Arthur’s personal life is as decrepit and hollow as his professional one but a spark of interest from neighbor Sophie, played by the always captivating Zazie Beetz, offers him that touch of humanity and empathy he so badly craves. Unfortunately, she errs on the side of anarchy herself and as the city slides towards rejecting those in its upper class, Arthur’s urge to express himself through violent means and malice grows. To embody the malnourished physicality of a man-child, Phoenix dropped a significant amount of weight for the role. With ribs and shoulder blades poking through his thin skin, the seasoned actor takes on a monstrous look, like a serpentine creature trying to break out of its shell. Phillips is more than content to sit with the showstopping performance, be Phoenix effeminately dancing or just chaining cigs. His movements are like that of a marionette who eventually takes command of its own strings. He owns the screen and we are but his voyeurs.

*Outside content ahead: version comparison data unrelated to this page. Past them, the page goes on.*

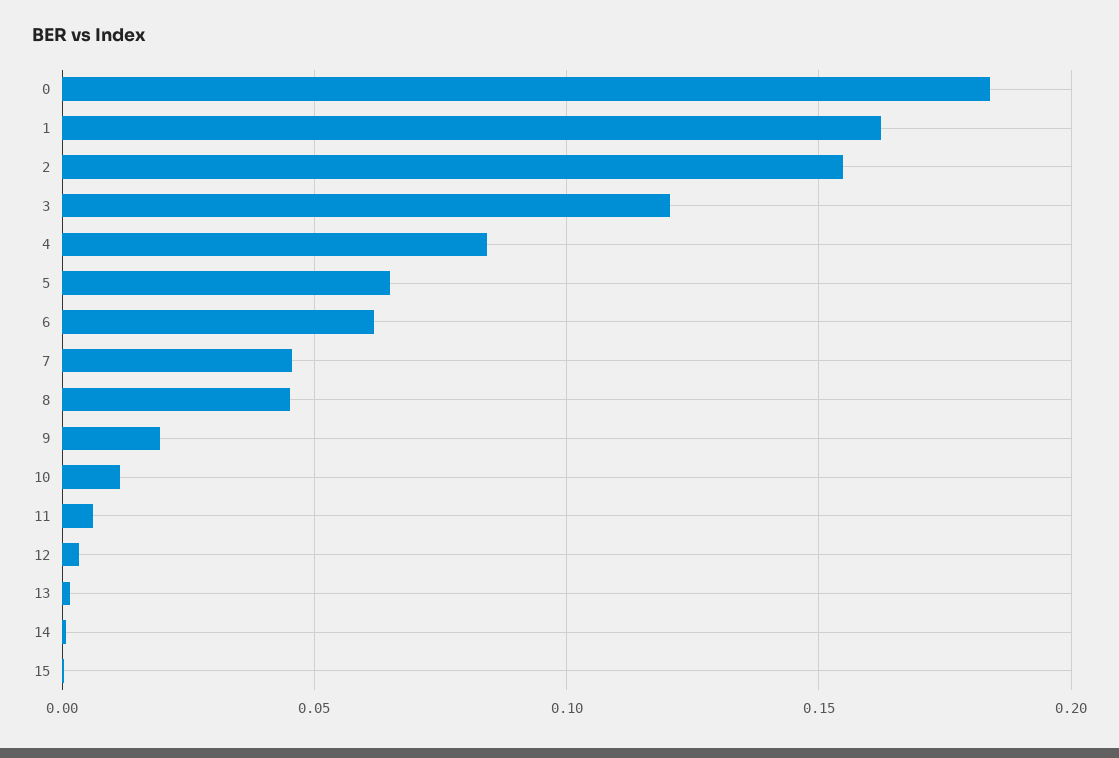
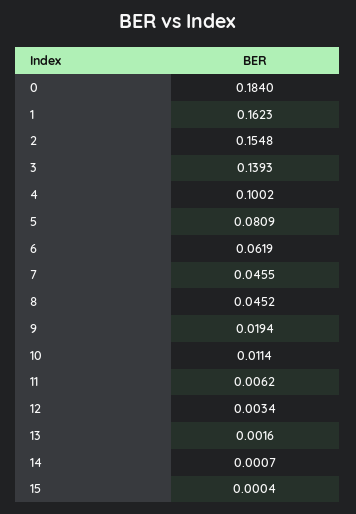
  {
    "0": 0.184,
    "1": 0.1623,
    "2": 0.1548,
-   "3": 0.12,
+   "3": 0.1393,
-   "4": 0.085,
+   "4": 0.1002,
-   "5": 0.065,
+   "5": 0.0809,
    "6": 0.0619,
    "7": 0.0455,
    "8": 0.0452,
    "9": 0.0194,
    "10": 0.0114,
    "11": 0.0062,
    "12": 0.0034,
    "13": 0.0016,
    "14": 0.0007,
    "15": 0.0004
  }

Some have deigned Joker’s attempt to illuminate its titular psychopath as “edgelordy” or “insincere” but I see that as backlashed humbuggery. This movie is the real deal. Dare I say sophisticated. Flying in the face of what we have come to expect from the comic book movie overlords, Joker is the best and the brightest of what the genre can represent, giving us a real glimpse into the humanity beneath psychosis and reckoning with how society creates its own monsters. Mark Friedberg’s naturalistic production design and Lawrence Sher’s dirty cinematography grounds the drama in a heightened state of reality, giving Gotham a stained grey palette, intensifying the strained character of the city and its effect on its inhabitants.   

Many will wonder how Joaquin Phoenix’s performance stacks up against his Mistah J brethren and the comparison isn’t easy. While Heath Ledger ruled as a tic-fueled gangster in a purple suit to the tune of a fancy gold Oscar, his take on the character remained shrouded in mystery. Jack Nicholson’s campy turn as the deranged criminal is iconic in its own right but equally boxed into its villainry. And the less said about Jared Leto the better. By contrast, Phoenix’s turn as Joker is flesh and blood; the man behind the monster. It’s the first time we’ve gotten a sympathetic look at “how he got those scars”. The answer is decades of psychological abuse and emotional neglect. Taking all that into account, it’s hard not to argue that this is the best film version of the Joker we’ve yet seen but despite your personal preference, there’s no denying Phoenix’s take will go down in the history books.

[READ MORE: Our review of DC’s silly ‘Shazam!’ from director David F. Sandberg]

Deadly serious, Joker Trojan horses very few laughs into its midst but when they land, they do so with a mighty blow. This is not a funny movie, nor are the issues on display comical in any sense and yet Joker deals out punchlines nonetheless. In our age of the proliferation of domestic terror, mass shooting splattered across headlines like revolving doors, Joker assesses society’s fraught structure, the cyclical nature of violence, the damage we allow to be passed onto those less fortunate and more at-risk, and treats it to a punchline. And that’s okay. Why so serious? 

CONCLUSION: Todd Phillips’ deliriously provocative Joker is a risky endeavor that shirks the load-bearing staples of comic book movies past to focus on a richly-textured character study of a lost soul. Joaquin Phoenix is instantly iconic as the damaged king of the villains in this grounded story of how madness manifests itself.